EXERCISE OBJECTIVE: Every record below must come back exactly as given.

DATA FOR THIS EXERCISE:
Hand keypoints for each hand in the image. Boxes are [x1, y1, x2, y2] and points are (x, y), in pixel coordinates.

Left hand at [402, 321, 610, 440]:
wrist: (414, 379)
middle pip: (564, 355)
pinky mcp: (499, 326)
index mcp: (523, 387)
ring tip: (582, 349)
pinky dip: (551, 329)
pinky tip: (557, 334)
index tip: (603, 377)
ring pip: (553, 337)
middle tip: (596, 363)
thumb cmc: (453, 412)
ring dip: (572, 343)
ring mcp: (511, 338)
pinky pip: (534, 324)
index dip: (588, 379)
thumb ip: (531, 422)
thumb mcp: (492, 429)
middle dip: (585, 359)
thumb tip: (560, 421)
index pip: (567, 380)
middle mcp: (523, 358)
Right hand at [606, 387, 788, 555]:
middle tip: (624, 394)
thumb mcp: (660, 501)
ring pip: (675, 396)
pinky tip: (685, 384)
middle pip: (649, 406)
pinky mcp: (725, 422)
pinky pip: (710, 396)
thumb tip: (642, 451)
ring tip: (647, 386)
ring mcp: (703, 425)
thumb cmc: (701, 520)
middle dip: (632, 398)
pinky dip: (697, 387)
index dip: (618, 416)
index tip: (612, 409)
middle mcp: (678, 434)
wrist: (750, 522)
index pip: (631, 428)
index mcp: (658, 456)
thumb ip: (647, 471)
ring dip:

REPLY:
Hand keypoints for each hand in the image. Boxes are [x1, y1, x2, y2] and points are (x, y), in pixel coordinates.

Left hand at [402, 321, 610, 440]:
wrist: (414, 379)
middle pip: (564, 355)
pinky mcp: (499, 326)
index mcp: (523, 387)
ring tip: (582, 349)
pinky dip: (551, 329)
pinky tip: (557, 334)
index tip: (603, 377)
ring pip: (553, 337)
middle tip: (596, 363)
thumb cmc: (453, 412)
ring dip: (572, 343)
ring mcp: (511, 338)
pinky pip: (534, 324)
index dip: (588, 379)
thumb ip: (531, 422)
thumb mcp: (492, 429)
middle dip: (585, 359)
thumb tip: (560, 421)
index pip: (567, 380)
middle mcp: (523, 358)
Right hand at [606, 387, 788, 555]:
middle tip: (624, 394)
thumb mcp: (660, 501)
ring pip: (675, 396)
pinky tip: (685, 384)
middle pip: (649, 406)
pinky mcp: (725, 422)
pinky pip: (710, 396)
thumb tip: (642, 451)
ring tip: (647, 386)
ring mcp: (703, 425)
thumb cmc: (701, 520)
middle dip: (632, 398)
pinky dip: (697, 387)
index dip: (618, 416)
index tip: (612, 409)
middle mcp: (678, 434)
wrist: (750, 522)
index pip: (631, 428)
index mcp: (658, 456)
thumb ip: (647, 471)
ring dip:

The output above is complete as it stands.